Pending before the Court are the parties’ cross-motions for summary judgment (Dockets ##28 & 32) and oppositions thereto (Docket ## 33 & 35). After carefully examining the parties’ arguments, the case record and the applicable law, Plaintiffs’ motion will be GRANTED in part and DENIED in part and Scotiabank’s motion will be DENIED.

Factual Background

Plaintiffs in this case are Movsovitz & Sons of Florida (“Movsovitz”) and West Coast Distributing, Inc. (“West Coast”), both engaged in the business of buying and selling wholesale quantities of perishable agricultural commodities (herein “produce”) and dealers subject to, and licensed under, the provisions of the Perishable Agricultural Commodities Act, 7 U.S.C. § 499e(c) (hereinafter “PACA”). Plaintiffs aver that between January 18, 2002 and February 26, 2002, they sold to North Produce, a dealer of produce under PACA, various wholesale lots of produce worth $116,217.50 (Movsovitz) and $120,588.80 (West Coast). They further aver that North Produce never paid them for the produce delivered. Due to this non-payment, Plaintiffs contend that a statutory trust was created under PACA and that Plaintiffs are the beneficiaries of all the assets in this trust until full payment of the amount owed by North Produce is made 1 .

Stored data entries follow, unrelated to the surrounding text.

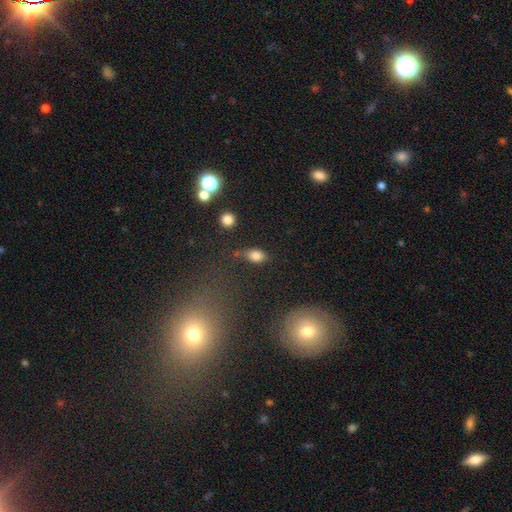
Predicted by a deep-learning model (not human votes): The model was most divided on "merging": none: 60%, minor disturbance: 25%, major disturbance: 8%, merger: 7%. More confident: smooth or featured — smooth (83%); how rounded — in between (82%).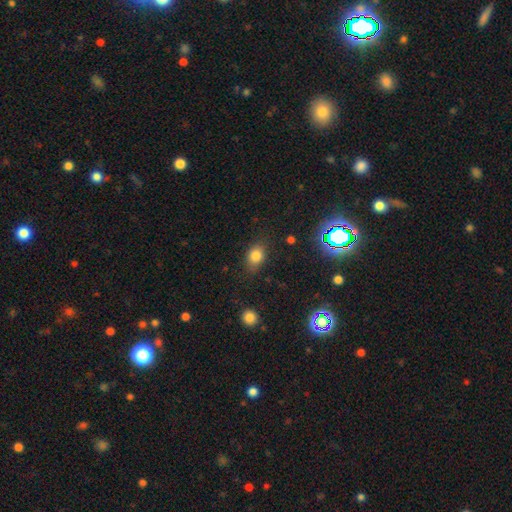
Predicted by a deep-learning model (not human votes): smooth_or_featured: smooth (p=0.80) [alt: star or artifact p=0.13]
how_rounded: in between (p=0.65) [alt: round p=0.33]
merging: none (p=0.77) [alt: minor disturbance p=0.16]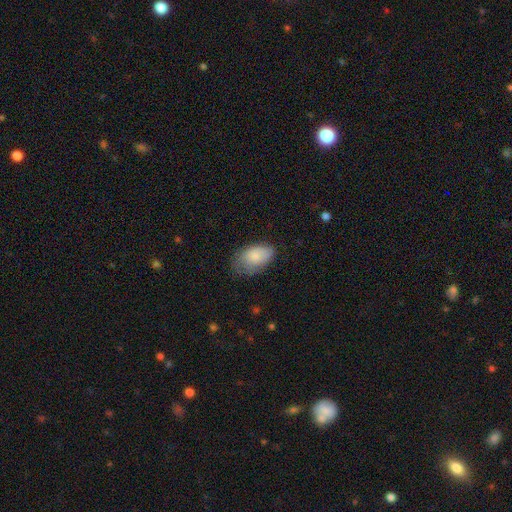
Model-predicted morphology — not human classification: Smooth or featured? Predicted: smooth (p=0.78). How rounded? Predicted: in between (p=0.92). Merging? Predicted: none (p=0.54).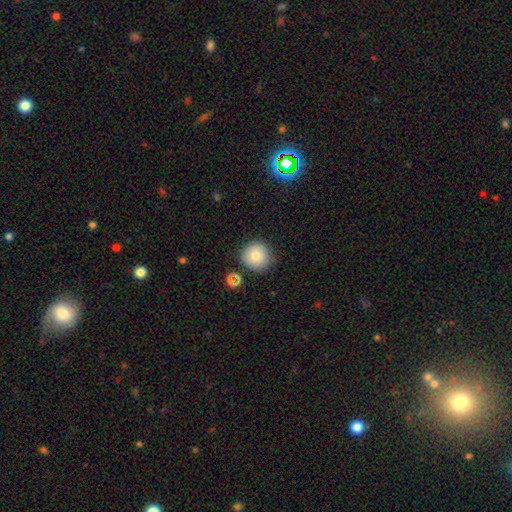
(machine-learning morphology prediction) Q: Smooth or featured?
A: smooth (82%); runner-up: star or artifact (10%)
Q: How rounded?
A: round (94%); runner-up: in between (5%)
Q: Merging?
A: none (83%); runner-up: minor disturbance (10%)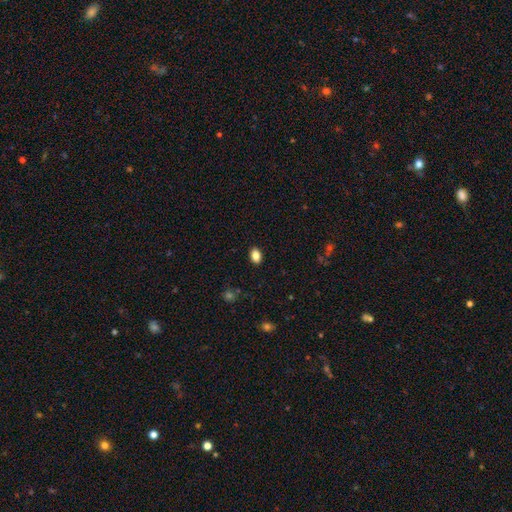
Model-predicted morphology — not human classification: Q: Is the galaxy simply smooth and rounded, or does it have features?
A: smooth — 86%.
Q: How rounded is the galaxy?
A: in between — 84%.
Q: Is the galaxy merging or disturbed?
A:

During the year 2001, Scotiabank entered into various loan agreements with North Produce. Scotiabank is a secured lender of North Produce. Plaintiffs have filed suit against Scotiabank to recover certain assets allegedly received by Scotia-bank in violation of the trust provisions of PACA.

Standard of Review

Fed.R.Civ.P. 56(b) provides that: “A party against whom a claim ... is asserted *160 ... may, at any time, move with or without supporting affidavits for a summary judgment in the party’s favor as to all or any part [of the claims asserted against him/her].” The Court may grant the mov-ant’s motion for summary judgment when “the pleadings, depositions, answers to interrogatories, and admissions on file, together with the affidavits, if any, show that there is no genuine issue as to any material fact and that the moving party is entitled to judgment as a matter of law.” Fed.R.Civ.P. 56(c); See also Anderson v. Liberty Lobby, Inc., 477 U.S. 242, 248, 106 S.Ct. 2505, 91 L.Ed.2d 202(1986); NASCO, Inc. v. Pub. Storage, Inc., 29 F.3d 28 (1st Cir.1994). “The principal judicial inquiry required by Rule 56 is whether a genuine issue of material fact exists.” Charles A. Wright, Arthur R. Miller & Mary Kay Kane, Federal Practice and Procedure: Civil Sd § 2725, p. 401.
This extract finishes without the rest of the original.